Cooking takes time, and if that is something you’re short on, try to carve out just a couple of times a week that you commit to cooking dinner- and get the whole family involved if possible! Make it fun by trying a new recipe (pro tip- head to the third floor of our new downtown Calgary Public Library and take out a cookbook to base a whole meal around), play music or listen to a podcast while you cook, or appoint one of the kids ‘head chef’ and allow them to choose the meal plan for the evening. Feeling uninspired? Come by our weekly Farmers’ Market on Wednesday to find some fresh ingredients or chat food with our awesome vendors.

Eat meals with others:

Host a potluck or dinner club with your friends and neighbours! Themes help make group meals easier- choose a culture to explore, have guests bring items that align with the theme, and play music from that country to create some great atmosphere! New to the neighbourhood or looking for a way to get to know some more folks in the area? Every Thursday at the HSCA from 6-8pm everyone is welcome at our Neighbour Night program where you can share in a vegetarian meal, and a fun activity.

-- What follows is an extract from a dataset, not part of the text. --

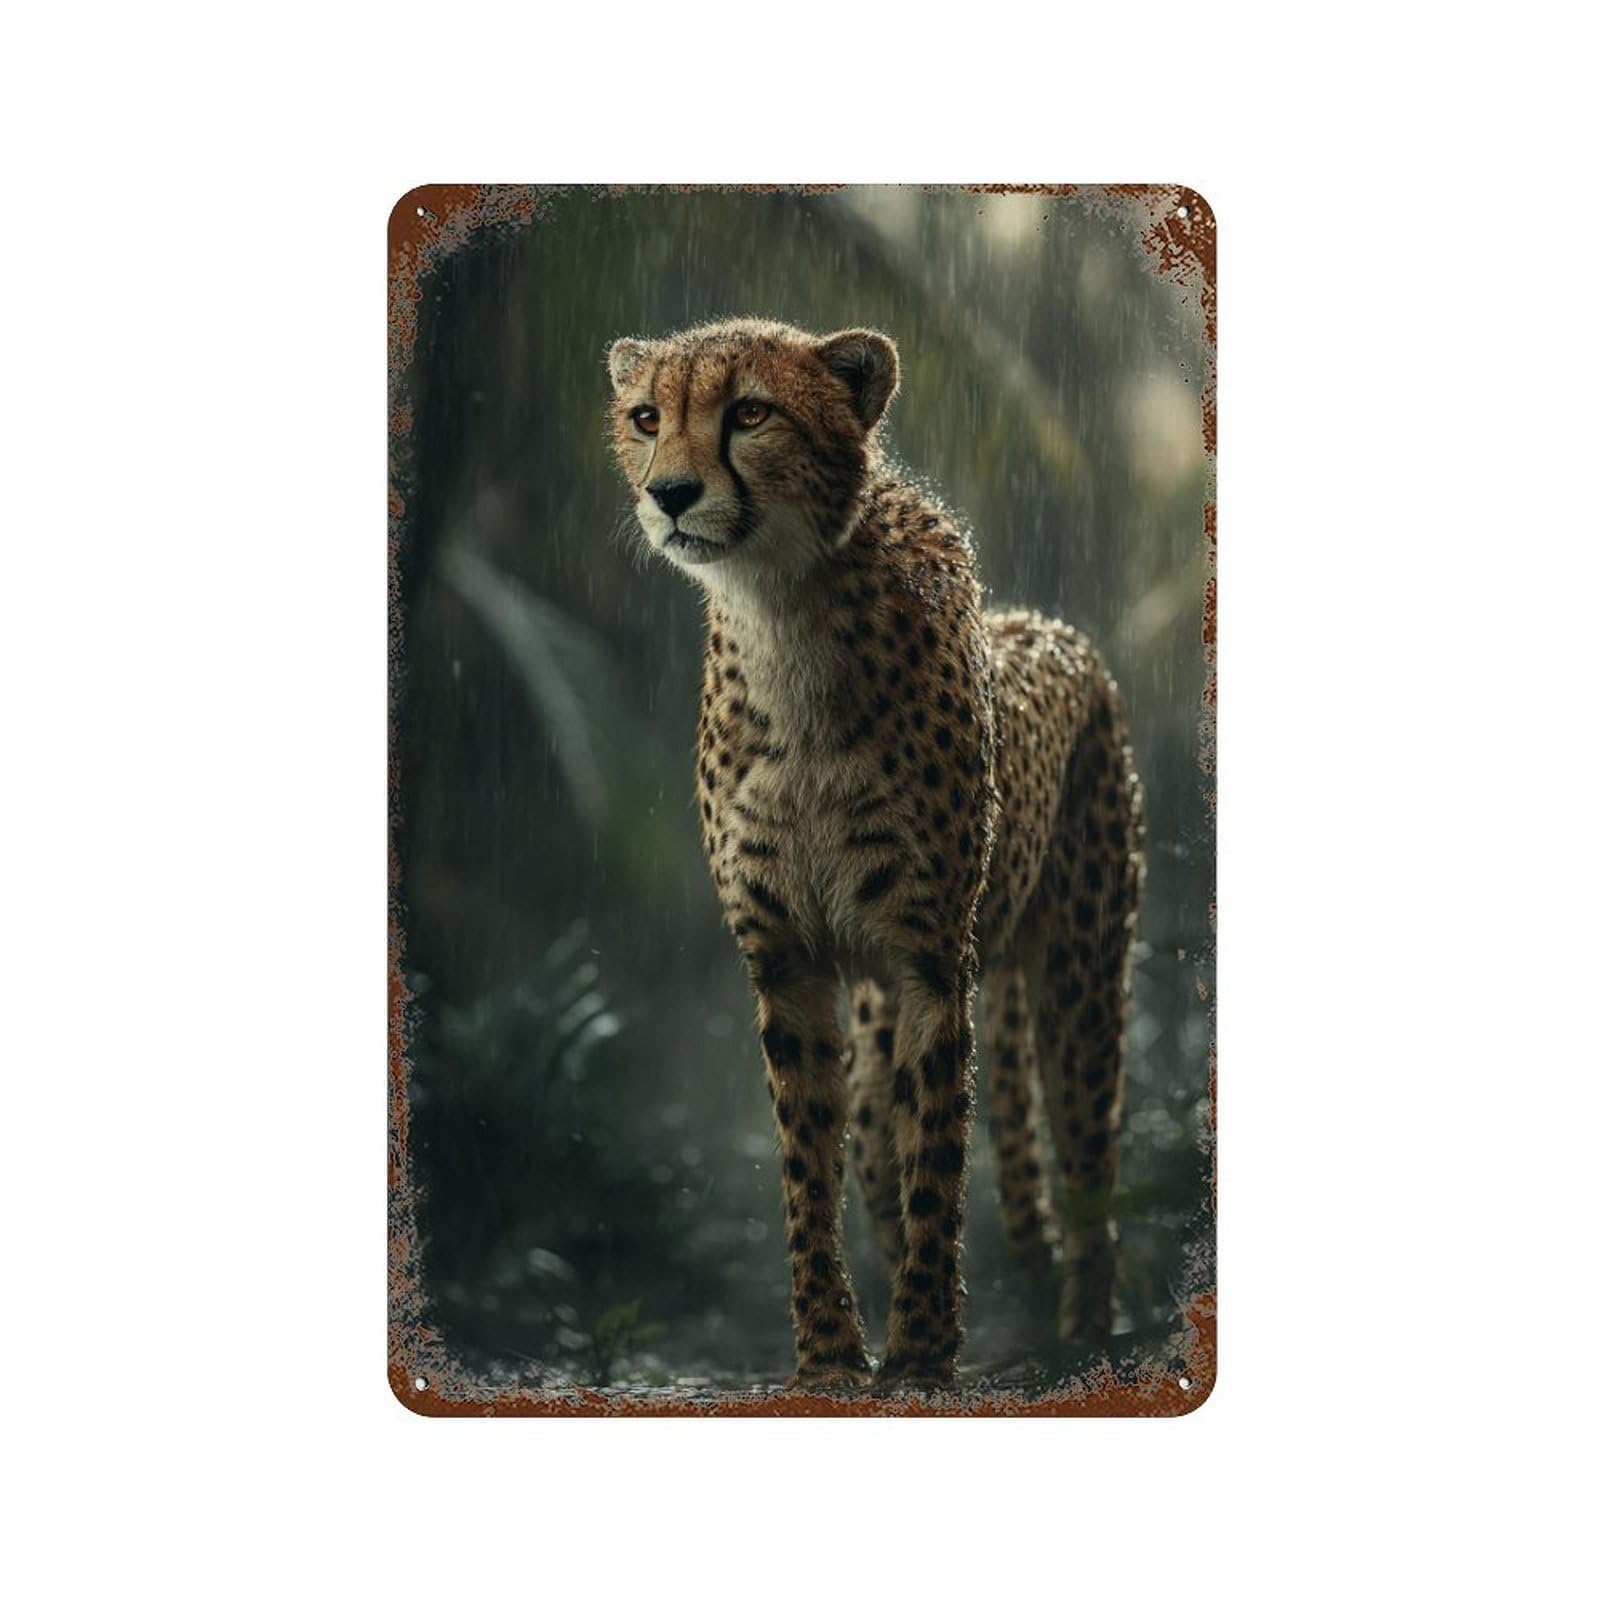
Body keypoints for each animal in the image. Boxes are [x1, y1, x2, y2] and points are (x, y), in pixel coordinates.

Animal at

Additionally, the second Friday of every month we host a Community Potluck- all are welcome!

Enjoy your food:

It seems simple, but when it comes to food- you should enjoy it! Eat what you like. But of course, try to keep the focus on plants! If you don’t like vegetables much, find at least one you do enjoy (at least a little bit!) and look up several different ways to prepare it. Cauliflower doesn’t always have to be steamed and bland… try it as a garlic mash, with chickpeas in a curry, or as cauliflower “chicken” wings. If you don’t enjoy what you’re eating, you’ll cook less, and rely more on processed and convenience foods. Eat local to improve flavour and nutritional value, and try new things! Variety is the spice of life after all.